**Task details**: Search the records for "Jorge". Report every line where it occurs.

- Opening Delimiter -

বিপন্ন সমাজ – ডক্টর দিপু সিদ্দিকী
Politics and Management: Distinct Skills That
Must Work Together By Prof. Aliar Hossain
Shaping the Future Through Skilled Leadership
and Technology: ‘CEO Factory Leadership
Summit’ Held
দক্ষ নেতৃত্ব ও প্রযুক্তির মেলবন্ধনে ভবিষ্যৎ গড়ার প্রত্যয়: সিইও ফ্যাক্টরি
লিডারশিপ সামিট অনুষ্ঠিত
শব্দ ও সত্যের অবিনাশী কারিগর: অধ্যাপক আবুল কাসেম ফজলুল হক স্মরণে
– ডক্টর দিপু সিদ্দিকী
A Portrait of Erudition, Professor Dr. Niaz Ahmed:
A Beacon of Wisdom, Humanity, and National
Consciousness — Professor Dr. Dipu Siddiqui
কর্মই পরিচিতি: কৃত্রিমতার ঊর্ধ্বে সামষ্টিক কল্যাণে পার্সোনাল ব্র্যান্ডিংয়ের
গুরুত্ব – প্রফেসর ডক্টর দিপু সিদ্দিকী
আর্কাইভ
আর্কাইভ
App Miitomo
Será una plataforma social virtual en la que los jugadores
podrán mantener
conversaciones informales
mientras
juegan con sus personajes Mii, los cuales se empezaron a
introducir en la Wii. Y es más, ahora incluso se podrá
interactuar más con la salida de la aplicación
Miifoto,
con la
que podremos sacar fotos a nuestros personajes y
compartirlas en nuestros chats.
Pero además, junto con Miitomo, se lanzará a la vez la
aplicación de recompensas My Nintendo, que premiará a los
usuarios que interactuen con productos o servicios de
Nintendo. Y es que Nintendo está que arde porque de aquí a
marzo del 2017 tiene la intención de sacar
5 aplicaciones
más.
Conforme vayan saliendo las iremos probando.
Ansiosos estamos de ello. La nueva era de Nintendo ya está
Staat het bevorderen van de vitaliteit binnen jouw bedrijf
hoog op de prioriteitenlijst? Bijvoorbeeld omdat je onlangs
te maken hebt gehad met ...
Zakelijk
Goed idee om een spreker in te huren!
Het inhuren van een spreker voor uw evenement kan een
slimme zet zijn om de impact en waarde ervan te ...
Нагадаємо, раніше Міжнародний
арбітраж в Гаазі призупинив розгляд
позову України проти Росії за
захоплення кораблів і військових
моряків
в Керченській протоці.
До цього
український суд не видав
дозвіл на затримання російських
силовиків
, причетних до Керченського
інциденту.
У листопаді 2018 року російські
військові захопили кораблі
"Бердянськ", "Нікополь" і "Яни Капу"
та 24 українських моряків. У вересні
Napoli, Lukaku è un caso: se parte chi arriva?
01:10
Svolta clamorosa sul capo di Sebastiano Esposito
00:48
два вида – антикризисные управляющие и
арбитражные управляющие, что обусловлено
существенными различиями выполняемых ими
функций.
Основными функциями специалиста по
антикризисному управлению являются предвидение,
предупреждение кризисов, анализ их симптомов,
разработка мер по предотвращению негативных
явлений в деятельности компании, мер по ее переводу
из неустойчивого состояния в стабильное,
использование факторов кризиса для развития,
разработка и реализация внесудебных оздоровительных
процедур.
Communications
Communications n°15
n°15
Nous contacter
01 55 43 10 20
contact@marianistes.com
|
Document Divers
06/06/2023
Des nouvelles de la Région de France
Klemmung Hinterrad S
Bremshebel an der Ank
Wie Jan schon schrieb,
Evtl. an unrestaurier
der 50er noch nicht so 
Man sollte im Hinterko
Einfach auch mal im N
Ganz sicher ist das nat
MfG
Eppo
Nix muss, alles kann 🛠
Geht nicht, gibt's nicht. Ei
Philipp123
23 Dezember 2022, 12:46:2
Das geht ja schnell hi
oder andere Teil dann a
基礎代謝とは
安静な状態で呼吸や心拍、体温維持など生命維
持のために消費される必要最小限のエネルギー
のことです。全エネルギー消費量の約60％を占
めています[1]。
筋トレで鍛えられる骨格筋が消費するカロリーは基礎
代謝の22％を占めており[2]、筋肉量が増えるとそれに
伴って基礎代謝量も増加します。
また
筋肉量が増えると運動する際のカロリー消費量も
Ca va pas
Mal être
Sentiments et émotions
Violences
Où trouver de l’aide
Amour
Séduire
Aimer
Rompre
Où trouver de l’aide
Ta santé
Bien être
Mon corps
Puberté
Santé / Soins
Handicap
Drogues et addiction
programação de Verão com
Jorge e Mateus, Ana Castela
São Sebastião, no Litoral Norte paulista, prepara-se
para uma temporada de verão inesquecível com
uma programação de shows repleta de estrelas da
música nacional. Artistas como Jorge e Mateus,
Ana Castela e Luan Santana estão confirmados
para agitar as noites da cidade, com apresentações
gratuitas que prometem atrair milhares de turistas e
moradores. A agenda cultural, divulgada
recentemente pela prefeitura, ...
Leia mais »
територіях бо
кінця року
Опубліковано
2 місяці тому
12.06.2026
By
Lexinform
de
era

- Closing Delimiter -

**Result for this task**:
Jorge e Mateus, Ana Castela
música nacional. Artistas como Jorge e Mateus,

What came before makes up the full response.